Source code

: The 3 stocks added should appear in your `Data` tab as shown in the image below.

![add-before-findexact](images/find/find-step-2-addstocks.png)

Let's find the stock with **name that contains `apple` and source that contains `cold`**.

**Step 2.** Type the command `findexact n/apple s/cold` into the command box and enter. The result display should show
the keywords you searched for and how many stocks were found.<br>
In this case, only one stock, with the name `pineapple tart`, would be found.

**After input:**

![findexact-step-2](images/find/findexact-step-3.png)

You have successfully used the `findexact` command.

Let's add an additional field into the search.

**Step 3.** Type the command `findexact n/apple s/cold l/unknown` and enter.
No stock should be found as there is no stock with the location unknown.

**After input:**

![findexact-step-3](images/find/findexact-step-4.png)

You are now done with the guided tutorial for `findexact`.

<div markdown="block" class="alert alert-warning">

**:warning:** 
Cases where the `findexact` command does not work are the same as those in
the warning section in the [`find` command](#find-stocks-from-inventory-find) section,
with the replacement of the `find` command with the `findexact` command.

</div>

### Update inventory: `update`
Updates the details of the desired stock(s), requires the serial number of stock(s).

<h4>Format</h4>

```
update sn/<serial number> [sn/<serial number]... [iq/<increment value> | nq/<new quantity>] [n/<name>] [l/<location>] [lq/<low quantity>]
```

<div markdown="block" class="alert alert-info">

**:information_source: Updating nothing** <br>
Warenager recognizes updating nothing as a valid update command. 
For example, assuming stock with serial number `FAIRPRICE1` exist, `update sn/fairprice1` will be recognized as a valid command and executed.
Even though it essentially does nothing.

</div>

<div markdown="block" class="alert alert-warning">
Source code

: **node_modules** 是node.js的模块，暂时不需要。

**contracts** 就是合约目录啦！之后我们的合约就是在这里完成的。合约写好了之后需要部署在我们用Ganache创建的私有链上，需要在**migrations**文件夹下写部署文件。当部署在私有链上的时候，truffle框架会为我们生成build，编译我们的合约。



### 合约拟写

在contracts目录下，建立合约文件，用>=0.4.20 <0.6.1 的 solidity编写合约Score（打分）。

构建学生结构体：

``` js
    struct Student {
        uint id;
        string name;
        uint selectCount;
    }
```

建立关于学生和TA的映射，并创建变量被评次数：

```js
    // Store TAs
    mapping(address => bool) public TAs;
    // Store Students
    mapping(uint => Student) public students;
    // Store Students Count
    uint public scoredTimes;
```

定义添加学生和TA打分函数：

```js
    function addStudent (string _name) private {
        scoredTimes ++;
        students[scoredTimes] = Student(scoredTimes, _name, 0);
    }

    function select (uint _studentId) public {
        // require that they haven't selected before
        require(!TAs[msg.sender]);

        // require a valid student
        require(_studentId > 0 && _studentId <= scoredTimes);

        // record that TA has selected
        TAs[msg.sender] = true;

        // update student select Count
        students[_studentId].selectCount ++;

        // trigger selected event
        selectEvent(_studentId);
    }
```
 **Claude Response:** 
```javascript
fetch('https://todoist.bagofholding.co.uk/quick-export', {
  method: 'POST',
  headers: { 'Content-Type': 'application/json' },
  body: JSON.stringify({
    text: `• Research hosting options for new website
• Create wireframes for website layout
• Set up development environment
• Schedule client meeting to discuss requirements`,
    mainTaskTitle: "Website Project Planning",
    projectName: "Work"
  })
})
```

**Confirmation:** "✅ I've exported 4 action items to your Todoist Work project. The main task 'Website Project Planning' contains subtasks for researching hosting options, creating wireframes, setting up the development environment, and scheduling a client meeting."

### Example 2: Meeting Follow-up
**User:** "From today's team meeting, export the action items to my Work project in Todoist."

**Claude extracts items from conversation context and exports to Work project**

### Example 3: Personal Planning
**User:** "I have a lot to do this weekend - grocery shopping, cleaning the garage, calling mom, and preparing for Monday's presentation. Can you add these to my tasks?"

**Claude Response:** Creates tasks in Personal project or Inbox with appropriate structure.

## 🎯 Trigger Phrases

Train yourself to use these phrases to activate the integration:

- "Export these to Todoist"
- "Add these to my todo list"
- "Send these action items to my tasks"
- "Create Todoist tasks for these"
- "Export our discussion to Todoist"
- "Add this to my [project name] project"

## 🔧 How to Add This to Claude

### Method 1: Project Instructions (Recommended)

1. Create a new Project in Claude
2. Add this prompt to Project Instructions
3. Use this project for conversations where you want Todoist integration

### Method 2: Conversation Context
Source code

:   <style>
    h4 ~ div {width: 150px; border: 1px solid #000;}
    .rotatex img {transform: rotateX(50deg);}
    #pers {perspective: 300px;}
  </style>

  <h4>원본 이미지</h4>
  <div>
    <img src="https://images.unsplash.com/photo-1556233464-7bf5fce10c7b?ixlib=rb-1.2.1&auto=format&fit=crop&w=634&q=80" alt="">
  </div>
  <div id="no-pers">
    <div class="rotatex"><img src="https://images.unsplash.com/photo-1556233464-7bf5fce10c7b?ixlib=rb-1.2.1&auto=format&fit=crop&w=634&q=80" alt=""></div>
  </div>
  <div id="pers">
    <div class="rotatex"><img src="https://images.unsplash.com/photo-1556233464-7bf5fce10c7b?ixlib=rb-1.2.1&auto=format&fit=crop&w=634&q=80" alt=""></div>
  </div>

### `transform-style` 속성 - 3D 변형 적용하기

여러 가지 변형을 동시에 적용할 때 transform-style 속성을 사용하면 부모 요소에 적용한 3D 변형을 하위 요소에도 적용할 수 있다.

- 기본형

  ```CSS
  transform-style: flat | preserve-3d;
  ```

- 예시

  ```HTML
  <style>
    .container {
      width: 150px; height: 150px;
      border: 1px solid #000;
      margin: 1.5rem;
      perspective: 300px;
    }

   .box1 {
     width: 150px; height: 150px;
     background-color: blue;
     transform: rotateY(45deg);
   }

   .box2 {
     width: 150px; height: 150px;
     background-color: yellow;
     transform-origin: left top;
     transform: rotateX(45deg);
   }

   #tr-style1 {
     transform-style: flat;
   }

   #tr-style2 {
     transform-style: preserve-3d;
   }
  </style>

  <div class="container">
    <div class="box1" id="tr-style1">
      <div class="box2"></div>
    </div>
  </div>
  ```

__________________________________________________

DIRECTIONS FOR THIS TASK – Starting from the top of the records and ending at the line that contains "Let's find the", repeat each line exactly and return only those lines.

COMPLETED TASK –
Source code

: The 3 stocks added should appear in your `Data` tab as shown in the image below.

![add-before-findexact](images/find/find-step-2-addstocks.png)

Let's find the stock with **name that contains `apple` and source that contains `cold`**.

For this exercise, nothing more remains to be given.